小児のおたふくかぜ(流行性耳下腺炎)について
【おたふくかぜとは】
- 耳下腺腫脹ち発熱が主症状のウイルス性疾患であり、小児によくみられる。
- 耳下腺の腫れは両側が腫れる事が多いが、片側だけのこともある。顎下腺や舌下腺の腫脹もみられ、腫れ方はやわらかく、痛みを伴う。

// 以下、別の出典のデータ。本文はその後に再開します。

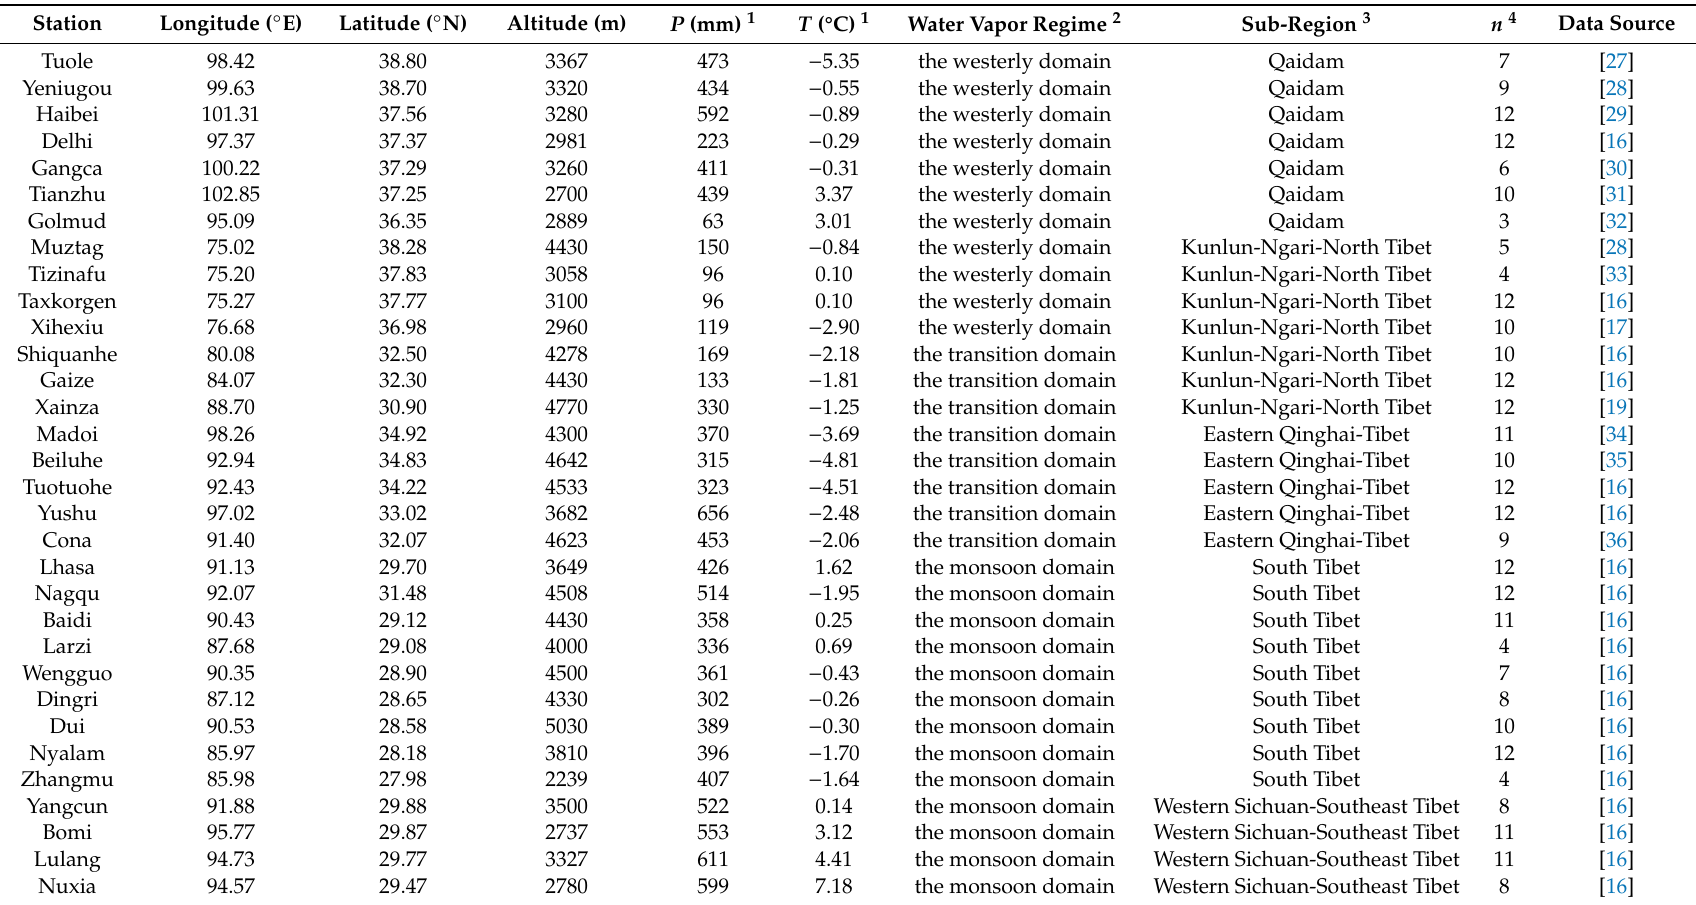
Table 1. Basic information and long-term climatology for each sampling station across the Qinghai-Tibet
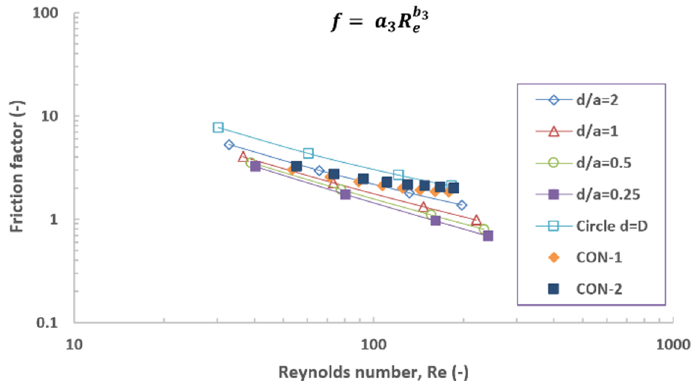
( d ) Figure 8. Contours of velocity in the main flow direction for the super velocity of 0.04 m/s (red: high, blue: low). ( a ) d / a = 2; ( b ) d / a = 1; ( c ) d / a = 0.5; ( d ) d / a = 0.25. 3.2. Friction Factor and the Dimensionless Power Number The pressure drop in the SW membrane channel directly reduces the total transmembrane pressure that acts on the membrane surface. A driven pump has to maintain the transmembrane pressure; so, in the separation process, higher energy is required to compensate for the energy loss influenced by the pressure losses. To make comparisons across different feed spacer situations, the pressure drop can be expressed in terms of the friction factor. The friction factor is commonly employed as a dimensionless parameter to find the changing inclination for different Reynolds numbers. The relationship is presented as the following equation,  = (  ). (8) Figure 9 shows the friction factor generated by the feed spacer with different connecting filament diameters and different Reynolds numbers. Table 2 lists the results reported in the study by Schock et al. [2]. The pressure drop increased when the Reynolds number increased, but the friction factor decreased when the Reynolds number increased. As the connecting filament diameter decreased (the channel porosity was increased), the flow cross-section of the channel obstructed by the feed spacer decreased. The pressure drop and friction factor values were higher when the porosity was low. The friction factor decreased when the porosity increased; however, the amplitude gradually became smaller, as shown in Figure 7. Moreover, from the contours of total pressure shown in Figure 10, the higher filament diameter generated a higher friction factor linked to the filament drag, and this was described as the drag coefficient in previous studies [45,46]. Moreover, the Haaksman et al.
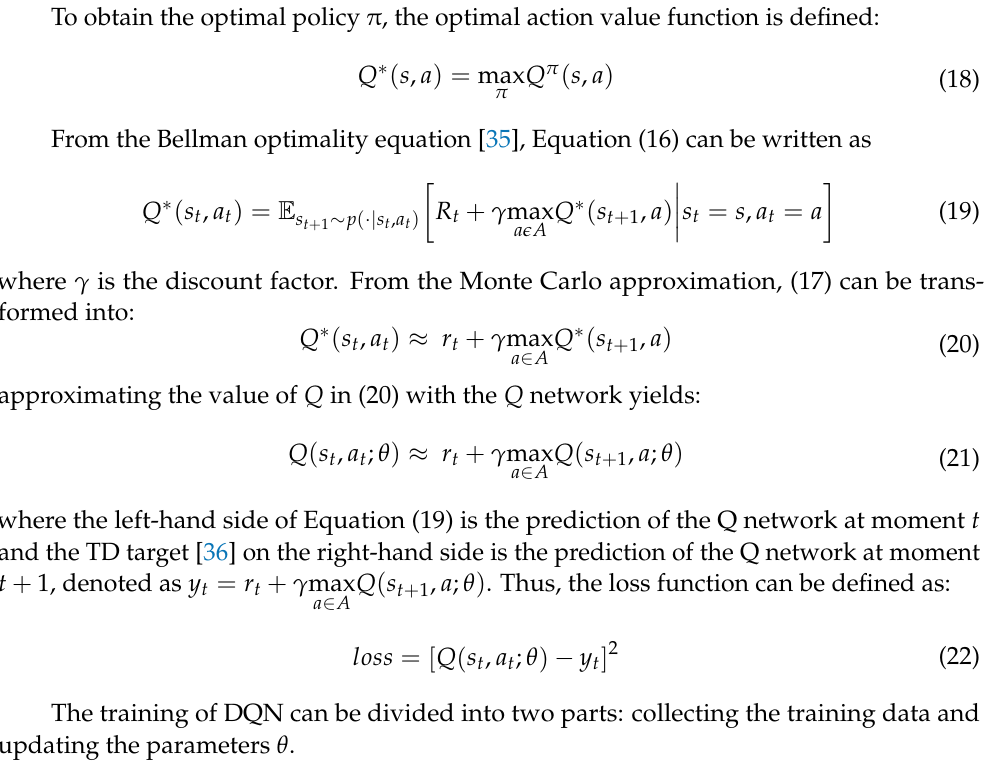
Figure 4. Calculating the Q value for agent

- 子どもの「耳が痛い」という訴えで、耳鼻科を受診することが多い。
- ほとんどは約一週間で軽快するが、髄膜炎の合併には注意が必要。
【鑑別すべき疾患】
- 反復性耳下腺炎と似ているので注意すること。
- 反復性耳下腺炎は、おたふくかぜよりも耳下腺の腫れが固めで顎下腺や耳下腺が腫れることは無い。多くは2~3日で軽快し、発熱もあまり見られない。既往歴とおたふくかぜ抗体価、エコーで鑑別可能。
【治療】
- 発熱、疼痛時用のアセトアミノフェン
※おたふくかぜと診断した場合は抗菌薬は不要
【合併症】
《髄膜炎》
- おたふくかぜの約10%くらいに髄膜炎の合併症がみられる。
- 高熱、頭痛、嘔気、嘔吐、顔色不良でぐったりしている時は要注意。
- 髄膜炎の頭痛はかなりの痛みのため、我慢強い子が痛いと訴える時は要注意。
《睾丸炎》
- 思春期以降の男子がおたふくかぜに罹患すると、約20~30%に睾丸炎を併発する。ほとんどは一側性。
- 40度前後の高熱が数日続き、頭痛や嘔気を伴う。
- 安静にすることが大事
《難聴》
- 非常にまれだが、重篤な合併症として注意が必要。一側性の場合が多い。
※その他:女子は卵巣炎を起こすことがある。
【ホームケアのポイント】
- 安静が第一です。
- 酸味があるもの、噛まなければならない食べ物は避けましょう。噛むと痛くなります。
- 熱が下がって痛みも取れたら、入浴してかまいません。
- 登園、登校は腫れがひくまで約一週間休んでください。
- 高熱が続き、頭痛や吐き気がある場合、顔色が悪くぐったりしている場合は早めに受診しましょう。